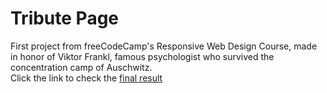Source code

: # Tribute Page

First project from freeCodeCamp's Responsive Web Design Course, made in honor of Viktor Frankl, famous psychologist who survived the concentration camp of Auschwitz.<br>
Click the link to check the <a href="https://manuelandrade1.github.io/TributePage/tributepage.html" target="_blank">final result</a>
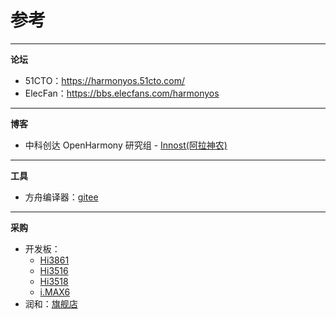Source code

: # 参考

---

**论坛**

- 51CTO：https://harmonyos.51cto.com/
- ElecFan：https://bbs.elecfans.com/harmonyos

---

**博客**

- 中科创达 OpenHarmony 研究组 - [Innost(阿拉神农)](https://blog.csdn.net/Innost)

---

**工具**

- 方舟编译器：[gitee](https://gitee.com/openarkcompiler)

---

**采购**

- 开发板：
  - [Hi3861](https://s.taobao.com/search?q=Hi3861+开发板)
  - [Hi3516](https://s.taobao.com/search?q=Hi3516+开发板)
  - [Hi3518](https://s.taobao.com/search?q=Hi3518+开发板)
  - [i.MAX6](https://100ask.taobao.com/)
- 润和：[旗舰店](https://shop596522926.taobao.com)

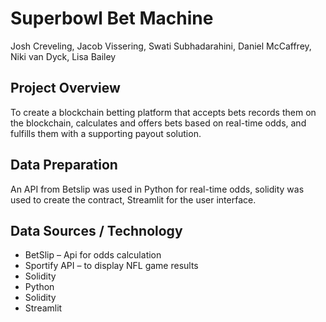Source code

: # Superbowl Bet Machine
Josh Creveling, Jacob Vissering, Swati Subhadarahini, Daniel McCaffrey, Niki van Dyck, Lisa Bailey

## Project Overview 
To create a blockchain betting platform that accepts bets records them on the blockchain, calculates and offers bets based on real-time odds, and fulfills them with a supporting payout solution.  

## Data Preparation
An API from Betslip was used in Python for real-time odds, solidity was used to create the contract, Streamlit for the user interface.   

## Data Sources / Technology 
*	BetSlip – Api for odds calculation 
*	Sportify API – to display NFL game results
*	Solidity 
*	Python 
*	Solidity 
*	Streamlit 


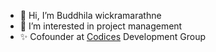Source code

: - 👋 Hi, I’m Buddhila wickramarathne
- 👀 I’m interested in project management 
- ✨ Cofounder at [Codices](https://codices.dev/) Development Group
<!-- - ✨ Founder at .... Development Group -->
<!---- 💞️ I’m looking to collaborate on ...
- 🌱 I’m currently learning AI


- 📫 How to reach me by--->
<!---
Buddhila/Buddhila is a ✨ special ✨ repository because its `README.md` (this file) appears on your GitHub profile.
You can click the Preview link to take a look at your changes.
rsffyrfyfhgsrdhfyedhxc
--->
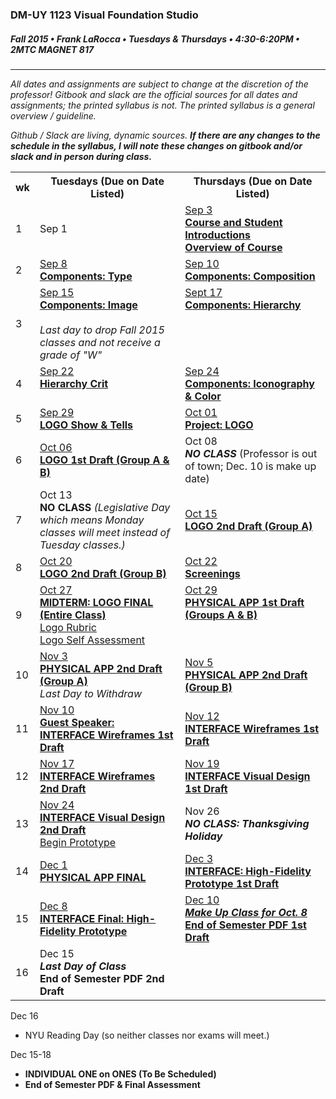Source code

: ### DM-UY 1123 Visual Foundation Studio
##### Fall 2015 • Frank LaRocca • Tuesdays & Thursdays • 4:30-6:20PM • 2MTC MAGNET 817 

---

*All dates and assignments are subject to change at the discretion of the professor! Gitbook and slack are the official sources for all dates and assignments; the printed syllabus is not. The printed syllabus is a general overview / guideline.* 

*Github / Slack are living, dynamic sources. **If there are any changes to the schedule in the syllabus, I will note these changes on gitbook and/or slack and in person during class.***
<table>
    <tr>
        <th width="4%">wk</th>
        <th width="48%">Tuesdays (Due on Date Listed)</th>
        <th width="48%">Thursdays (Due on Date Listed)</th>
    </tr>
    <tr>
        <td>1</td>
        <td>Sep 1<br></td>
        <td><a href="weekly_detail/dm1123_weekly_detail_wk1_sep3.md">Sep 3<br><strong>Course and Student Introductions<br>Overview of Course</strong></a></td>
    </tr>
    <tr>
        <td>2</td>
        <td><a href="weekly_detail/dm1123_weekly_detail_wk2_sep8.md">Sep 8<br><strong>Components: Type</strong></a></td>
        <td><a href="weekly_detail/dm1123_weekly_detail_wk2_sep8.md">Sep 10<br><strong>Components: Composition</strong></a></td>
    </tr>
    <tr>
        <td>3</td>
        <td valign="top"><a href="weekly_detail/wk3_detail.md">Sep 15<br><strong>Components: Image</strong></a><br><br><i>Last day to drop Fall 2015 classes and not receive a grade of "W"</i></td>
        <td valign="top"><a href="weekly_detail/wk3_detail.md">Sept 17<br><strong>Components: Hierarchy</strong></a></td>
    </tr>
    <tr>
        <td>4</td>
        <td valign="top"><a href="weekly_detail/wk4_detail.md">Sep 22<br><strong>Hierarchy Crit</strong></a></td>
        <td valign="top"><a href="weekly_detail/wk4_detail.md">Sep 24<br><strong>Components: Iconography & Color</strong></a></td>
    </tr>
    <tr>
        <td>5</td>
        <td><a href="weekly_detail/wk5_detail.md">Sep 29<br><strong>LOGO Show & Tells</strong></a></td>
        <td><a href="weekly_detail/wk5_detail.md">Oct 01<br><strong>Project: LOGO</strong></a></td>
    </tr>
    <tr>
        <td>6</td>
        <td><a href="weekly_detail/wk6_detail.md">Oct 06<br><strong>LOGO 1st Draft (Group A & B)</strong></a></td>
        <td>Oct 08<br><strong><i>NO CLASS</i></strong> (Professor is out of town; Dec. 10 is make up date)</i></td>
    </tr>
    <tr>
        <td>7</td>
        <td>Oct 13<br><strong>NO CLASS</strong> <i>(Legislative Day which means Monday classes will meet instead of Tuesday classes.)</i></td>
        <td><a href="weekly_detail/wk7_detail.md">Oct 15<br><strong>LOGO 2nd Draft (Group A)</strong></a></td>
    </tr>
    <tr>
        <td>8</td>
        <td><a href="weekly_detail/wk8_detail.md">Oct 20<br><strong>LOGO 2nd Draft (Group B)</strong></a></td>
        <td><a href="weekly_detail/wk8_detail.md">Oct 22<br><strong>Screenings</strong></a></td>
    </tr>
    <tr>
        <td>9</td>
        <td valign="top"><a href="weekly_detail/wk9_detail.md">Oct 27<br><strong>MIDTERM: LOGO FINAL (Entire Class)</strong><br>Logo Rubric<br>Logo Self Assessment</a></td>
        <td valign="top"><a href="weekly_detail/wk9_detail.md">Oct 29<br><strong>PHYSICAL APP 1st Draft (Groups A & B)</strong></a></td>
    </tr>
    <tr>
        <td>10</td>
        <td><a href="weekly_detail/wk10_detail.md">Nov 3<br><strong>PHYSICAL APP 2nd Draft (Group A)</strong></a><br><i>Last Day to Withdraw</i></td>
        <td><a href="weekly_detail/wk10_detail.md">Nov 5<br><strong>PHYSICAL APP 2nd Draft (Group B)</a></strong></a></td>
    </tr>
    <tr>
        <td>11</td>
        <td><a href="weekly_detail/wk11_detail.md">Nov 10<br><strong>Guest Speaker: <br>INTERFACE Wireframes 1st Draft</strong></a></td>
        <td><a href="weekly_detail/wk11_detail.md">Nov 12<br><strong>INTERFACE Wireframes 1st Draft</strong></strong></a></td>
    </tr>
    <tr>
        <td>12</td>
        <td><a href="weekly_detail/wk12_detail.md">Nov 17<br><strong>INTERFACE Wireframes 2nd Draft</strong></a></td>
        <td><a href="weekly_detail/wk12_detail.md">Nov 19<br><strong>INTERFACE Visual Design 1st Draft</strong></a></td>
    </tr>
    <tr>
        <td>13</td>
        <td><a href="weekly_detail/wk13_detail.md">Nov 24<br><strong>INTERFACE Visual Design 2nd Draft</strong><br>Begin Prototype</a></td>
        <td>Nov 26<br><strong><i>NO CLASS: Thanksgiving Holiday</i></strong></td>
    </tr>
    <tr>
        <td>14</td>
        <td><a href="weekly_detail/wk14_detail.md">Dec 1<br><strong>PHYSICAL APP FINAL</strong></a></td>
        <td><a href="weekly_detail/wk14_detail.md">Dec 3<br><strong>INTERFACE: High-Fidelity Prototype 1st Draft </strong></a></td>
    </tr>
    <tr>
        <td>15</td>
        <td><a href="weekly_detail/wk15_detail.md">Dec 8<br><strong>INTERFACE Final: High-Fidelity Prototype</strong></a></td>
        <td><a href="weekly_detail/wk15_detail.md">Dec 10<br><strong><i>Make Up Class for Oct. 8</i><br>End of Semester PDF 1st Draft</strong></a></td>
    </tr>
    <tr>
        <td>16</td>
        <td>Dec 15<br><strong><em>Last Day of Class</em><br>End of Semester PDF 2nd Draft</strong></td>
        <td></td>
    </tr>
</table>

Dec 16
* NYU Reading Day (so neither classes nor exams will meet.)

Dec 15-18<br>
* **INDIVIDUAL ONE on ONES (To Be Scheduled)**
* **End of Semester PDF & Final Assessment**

● ● ● ● ●

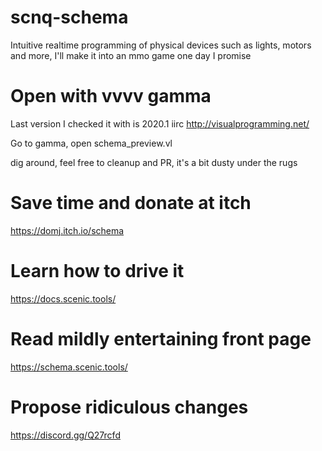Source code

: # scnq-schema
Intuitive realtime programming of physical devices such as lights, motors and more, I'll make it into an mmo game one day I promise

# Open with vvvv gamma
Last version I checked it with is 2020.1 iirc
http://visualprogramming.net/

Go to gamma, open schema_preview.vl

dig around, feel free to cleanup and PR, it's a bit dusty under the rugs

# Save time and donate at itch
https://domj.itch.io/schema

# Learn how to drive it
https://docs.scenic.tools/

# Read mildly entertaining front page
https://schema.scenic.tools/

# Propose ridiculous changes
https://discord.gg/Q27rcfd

● ● ● ● ●

— REQUEST —
With the data above as the source, tally the lines that include the string "harmonyos", and give that figure alone.

— OUTPUT FOR THIS EXERCISE —
2